Swiatem rzadzi pieniadz. Fakt ze niektore firmy nie pisza sterownikow do swojego sprzetu pod linuksa nie swiadczy o tym, ze im sie nie chce albo ze nie potrafia, tylko o tym ze redmond mogloby zle na to patrzec. Sorry, ale jezeli jakas mniejsza firma zadrze z microsoftem, to moze miec potem duze problemy. A jezeli chodzi o fakt, ze nie zawsze mozemy doczekac sie sterownikow do jakiegos typu sprzetu - fakt, aczkolwiek z reguly sa to produkty malo powszechne/niszowe. Moze kiedys byl z tym problem, ale dzis kiedy np. producentow kart graficznych jest trojka i wszyscy robia kilka modeli na krzyz, to mozna byc pewnym ze kiedy wychodzi nowa karta, to wkrotce beda i drivery.

 *Quote:*   

> Jak kogoś stac na kupowanie laptopa by go odłożyć na półke bo sie może ktoś zlituje i stery napisze i może będą dziąłały, to prosze bardzo. Może Wojtek_ poszukasz takiego laptopa i sobie kupisz. Jak sobie kupisz takiego co ci będzie leżał na półce będziesz mógł doradzać że nie ma sie czym przejmować. Bo wiesz, niektórzy kupują laptopa by cos na nim działać, z tego co widze niektórzy po to by było nie łatwo i nie przyjemnie. Coż o gustach sie nie dyskutuje.

 

Naprawde swietne podejscie. Wprost genialne! Proponuje abysmy wszyscy kupili stary (ale jary!) sprzet i nigdy go nie udoskonalali. Sorry, ale wydaje mi sie ze jezeli nie bedzie zapotrzebowania na najnowszy hardware (bo ludzie beda sie go bali kupowac), to faktycznie takie sterowniki nie beda powstawac. Koniec koncow, po paru latach linuksa bedzie mozna tylko na komputerach z poprzedniej epoki.

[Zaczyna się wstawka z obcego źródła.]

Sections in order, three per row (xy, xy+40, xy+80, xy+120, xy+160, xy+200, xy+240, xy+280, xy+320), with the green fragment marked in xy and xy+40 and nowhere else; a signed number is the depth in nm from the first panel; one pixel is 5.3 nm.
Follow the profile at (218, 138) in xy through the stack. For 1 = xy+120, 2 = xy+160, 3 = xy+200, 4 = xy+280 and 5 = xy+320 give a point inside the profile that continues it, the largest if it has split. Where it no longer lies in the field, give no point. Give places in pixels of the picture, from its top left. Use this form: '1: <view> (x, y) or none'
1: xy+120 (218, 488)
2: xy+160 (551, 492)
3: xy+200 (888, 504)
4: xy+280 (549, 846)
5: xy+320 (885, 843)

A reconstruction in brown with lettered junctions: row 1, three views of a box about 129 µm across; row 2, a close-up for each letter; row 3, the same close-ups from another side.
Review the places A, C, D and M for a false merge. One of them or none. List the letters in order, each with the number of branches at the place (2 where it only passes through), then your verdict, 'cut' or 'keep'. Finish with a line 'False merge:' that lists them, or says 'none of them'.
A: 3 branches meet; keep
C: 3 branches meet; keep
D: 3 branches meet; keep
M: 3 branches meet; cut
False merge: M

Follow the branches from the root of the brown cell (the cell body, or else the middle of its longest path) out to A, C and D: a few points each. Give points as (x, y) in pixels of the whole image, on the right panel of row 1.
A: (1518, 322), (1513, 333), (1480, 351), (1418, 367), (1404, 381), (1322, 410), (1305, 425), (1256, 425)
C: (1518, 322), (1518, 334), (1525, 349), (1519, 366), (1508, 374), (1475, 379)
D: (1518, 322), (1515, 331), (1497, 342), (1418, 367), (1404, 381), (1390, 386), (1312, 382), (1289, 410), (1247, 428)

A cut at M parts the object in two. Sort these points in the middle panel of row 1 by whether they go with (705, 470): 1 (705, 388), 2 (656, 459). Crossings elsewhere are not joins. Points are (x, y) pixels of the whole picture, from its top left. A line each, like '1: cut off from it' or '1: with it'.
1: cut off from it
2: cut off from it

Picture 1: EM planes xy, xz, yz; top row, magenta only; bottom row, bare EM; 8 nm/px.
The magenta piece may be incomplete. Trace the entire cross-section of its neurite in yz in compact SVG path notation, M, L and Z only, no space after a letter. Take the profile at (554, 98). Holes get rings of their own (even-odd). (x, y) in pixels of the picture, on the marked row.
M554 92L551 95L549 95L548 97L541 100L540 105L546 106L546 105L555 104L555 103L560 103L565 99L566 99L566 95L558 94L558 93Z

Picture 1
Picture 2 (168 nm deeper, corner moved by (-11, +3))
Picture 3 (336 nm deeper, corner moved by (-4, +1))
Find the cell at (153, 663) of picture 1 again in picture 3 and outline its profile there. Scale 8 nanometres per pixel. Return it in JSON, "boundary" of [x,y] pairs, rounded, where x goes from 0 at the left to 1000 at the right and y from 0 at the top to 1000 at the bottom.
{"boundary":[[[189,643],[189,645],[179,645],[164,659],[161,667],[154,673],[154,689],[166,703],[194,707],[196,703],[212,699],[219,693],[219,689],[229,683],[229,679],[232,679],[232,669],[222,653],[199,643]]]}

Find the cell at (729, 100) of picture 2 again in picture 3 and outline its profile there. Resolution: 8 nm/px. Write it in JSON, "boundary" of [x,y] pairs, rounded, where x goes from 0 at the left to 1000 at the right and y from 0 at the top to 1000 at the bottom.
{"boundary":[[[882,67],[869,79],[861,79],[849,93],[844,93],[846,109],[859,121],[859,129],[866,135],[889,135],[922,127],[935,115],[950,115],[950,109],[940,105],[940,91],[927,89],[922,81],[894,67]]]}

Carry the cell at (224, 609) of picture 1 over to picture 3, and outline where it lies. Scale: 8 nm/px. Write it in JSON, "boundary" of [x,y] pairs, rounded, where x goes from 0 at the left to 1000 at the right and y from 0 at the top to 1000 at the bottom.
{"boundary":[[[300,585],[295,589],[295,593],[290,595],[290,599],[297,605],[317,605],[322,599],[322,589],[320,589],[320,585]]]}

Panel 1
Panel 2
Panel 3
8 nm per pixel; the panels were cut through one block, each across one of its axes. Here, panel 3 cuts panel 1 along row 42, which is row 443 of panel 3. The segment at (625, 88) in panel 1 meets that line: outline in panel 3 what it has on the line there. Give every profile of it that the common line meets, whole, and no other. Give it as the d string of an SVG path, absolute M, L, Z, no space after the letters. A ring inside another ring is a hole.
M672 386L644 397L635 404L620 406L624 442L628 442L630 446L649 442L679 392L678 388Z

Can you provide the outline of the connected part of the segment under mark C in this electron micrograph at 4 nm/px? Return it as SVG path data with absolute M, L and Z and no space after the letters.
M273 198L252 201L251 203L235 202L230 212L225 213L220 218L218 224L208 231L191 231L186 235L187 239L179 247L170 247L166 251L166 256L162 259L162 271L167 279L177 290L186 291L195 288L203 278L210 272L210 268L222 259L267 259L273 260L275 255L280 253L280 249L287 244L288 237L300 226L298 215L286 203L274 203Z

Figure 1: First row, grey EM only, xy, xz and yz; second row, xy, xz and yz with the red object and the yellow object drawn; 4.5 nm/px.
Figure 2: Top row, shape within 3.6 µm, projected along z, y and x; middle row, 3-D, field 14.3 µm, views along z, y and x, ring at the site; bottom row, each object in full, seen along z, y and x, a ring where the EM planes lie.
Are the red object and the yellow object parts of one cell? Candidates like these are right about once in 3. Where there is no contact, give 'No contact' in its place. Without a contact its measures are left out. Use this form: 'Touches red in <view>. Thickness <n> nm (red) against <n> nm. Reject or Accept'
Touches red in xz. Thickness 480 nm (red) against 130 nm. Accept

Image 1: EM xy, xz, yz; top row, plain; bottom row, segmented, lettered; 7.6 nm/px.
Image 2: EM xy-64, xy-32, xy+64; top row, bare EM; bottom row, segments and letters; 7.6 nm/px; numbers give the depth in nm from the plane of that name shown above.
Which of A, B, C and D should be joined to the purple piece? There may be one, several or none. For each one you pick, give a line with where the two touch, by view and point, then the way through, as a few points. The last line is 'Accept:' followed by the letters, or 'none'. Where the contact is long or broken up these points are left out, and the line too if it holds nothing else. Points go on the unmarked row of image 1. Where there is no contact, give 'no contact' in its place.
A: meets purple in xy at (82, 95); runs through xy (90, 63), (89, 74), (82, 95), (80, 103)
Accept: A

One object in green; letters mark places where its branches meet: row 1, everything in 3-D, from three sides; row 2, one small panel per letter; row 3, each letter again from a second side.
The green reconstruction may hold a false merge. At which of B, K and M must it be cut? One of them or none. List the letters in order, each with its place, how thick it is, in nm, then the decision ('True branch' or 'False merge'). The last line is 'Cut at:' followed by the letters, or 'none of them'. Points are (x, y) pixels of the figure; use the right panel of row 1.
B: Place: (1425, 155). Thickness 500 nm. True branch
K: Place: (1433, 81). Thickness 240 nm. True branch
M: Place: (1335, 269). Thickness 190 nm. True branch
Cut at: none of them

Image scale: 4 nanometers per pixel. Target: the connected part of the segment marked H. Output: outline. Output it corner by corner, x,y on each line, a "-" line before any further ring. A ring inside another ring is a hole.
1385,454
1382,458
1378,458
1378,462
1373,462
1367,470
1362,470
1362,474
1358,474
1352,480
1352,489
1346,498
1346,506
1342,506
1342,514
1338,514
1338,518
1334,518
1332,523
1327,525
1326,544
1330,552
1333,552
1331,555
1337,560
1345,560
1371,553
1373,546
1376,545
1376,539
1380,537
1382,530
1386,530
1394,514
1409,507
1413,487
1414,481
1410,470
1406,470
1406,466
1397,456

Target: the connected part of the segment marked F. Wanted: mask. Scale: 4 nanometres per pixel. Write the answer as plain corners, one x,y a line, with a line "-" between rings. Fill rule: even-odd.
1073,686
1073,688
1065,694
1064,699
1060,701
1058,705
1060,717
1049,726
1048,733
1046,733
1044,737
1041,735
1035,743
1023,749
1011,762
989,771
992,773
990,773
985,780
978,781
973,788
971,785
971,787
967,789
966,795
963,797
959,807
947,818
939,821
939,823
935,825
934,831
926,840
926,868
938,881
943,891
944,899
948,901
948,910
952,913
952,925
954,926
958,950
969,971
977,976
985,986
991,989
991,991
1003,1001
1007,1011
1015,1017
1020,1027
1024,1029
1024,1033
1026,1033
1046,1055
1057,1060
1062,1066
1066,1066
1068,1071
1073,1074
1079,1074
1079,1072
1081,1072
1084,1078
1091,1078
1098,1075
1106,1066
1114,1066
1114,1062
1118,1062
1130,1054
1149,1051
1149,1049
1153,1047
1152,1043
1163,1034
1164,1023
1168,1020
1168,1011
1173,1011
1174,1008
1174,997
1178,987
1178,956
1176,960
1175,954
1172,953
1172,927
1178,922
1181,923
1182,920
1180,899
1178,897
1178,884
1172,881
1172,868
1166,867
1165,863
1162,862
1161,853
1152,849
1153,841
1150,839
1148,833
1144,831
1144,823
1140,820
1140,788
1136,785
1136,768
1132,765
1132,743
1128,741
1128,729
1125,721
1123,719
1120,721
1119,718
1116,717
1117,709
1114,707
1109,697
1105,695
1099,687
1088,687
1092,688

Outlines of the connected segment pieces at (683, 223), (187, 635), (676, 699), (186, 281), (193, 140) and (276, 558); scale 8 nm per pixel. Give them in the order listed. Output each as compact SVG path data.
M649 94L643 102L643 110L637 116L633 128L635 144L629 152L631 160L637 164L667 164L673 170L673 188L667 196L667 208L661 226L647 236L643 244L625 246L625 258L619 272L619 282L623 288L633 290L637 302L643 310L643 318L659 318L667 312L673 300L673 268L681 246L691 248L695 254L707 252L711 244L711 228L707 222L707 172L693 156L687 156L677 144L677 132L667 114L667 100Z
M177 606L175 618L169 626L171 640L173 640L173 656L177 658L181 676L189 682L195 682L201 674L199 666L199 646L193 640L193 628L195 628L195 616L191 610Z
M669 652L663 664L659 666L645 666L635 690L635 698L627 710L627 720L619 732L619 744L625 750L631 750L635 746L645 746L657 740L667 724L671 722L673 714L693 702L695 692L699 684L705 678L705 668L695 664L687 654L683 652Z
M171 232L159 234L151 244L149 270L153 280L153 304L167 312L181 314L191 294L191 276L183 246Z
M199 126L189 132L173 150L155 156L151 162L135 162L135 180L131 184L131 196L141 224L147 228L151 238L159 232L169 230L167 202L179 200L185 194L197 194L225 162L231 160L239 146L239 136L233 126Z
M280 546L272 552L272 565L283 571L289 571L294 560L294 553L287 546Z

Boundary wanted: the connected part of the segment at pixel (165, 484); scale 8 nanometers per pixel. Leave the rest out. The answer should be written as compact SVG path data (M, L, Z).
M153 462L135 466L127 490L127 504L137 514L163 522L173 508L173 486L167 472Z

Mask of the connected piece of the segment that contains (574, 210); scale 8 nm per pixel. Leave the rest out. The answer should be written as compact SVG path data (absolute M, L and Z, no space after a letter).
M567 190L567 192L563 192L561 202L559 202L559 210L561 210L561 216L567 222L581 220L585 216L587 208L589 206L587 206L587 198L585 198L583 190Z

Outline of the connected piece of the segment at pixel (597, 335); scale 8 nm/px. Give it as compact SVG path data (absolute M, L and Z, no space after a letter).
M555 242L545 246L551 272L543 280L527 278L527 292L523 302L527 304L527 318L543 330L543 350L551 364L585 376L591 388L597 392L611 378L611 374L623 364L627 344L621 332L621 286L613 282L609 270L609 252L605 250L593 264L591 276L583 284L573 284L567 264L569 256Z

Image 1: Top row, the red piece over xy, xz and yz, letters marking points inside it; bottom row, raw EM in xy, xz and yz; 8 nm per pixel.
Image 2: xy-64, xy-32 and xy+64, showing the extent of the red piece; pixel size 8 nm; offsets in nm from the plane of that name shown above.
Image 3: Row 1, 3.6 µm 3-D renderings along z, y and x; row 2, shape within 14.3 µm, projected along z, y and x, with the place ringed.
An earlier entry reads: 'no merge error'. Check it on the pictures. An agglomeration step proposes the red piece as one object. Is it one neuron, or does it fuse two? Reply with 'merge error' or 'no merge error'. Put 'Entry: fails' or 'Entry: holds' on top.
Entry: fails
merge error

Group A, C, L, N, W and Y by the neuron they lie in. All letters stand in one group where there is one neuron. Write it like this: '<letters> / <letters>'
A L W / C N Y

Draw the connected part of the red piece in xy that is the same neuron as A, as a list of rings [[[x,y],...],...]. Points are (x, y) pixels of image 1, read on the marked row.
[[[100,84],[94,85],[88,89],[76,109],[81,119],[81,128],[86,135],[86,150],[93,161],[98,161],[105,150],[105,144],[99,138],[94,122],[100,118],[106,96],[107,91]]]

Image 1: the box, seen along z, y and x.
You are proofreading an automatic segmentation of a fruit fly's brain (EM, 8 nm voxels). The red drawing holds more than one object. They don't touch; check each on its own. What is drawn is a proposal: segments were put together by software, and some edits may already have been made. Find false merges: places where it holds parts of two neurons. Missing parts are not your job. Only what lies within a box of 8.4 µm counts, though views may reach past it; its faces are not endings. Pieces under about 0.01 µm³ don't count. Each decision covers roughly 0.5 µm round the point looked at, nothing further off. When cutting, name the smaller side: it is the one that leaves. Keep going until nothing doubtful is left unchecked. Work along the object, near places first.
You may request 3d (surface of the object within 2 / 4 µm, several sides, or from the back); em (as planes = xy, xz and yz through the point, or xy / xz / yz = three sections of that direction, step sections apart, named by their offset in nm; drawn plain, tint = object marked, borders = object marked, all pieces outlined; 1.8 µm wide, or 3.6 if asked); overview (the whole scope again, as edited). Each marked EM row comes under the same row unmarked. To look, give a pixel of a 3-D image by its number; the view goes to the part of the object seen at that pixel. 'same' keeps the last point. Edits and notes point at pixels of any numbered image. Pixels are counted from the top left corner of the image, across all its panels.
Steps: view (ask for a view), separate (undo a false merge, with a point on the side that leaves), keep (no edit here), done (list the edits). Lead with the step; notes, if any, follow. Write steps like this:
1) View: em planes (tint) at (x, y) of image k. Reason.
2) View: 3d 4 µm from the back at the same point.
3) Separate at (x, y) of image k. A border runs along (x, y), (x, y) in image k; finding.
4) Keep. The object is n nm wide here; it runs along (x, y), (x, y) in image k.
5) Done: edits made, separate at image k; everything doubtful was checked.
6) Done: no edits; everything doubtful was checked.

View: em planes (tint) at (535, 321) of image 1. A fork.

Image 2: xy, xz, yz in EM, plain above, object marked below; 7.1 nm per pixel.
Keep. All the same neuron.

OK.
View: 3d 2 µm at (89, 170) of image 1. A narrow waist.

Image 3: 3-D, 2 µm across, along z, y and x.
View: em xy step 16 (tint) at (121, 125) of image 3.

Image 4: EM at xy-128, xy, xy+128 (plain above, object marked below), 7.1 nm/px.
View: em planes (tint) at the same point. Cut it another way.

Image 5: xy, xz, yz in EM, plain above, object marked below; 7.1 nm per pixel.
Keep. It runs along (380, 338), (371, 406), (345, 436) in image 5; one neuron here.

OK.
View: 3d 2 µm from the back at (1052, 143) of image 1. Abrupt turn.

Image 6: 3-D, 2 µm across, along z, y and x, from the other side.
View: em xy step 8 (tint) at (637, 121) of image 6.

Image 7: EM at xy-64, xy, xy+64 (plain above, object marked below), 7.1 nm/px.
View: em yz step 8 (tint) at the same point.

Pana podejscie jest dla mnie kompletnie niezrozumiale, bo ono kompletnie szkodzi linuksowi - jezeli bedziemy tylko korzystac z hardware'u, o ktorym wiadomo ze jest linux-friendly, to developerzy stwierdza ze juz nic nie trzeba poprawiac i projekt stanie w miejscu. A kto bedzie wtedy chcial w ogole spojrzec na system, ktory dziala tylko na starych komputerach...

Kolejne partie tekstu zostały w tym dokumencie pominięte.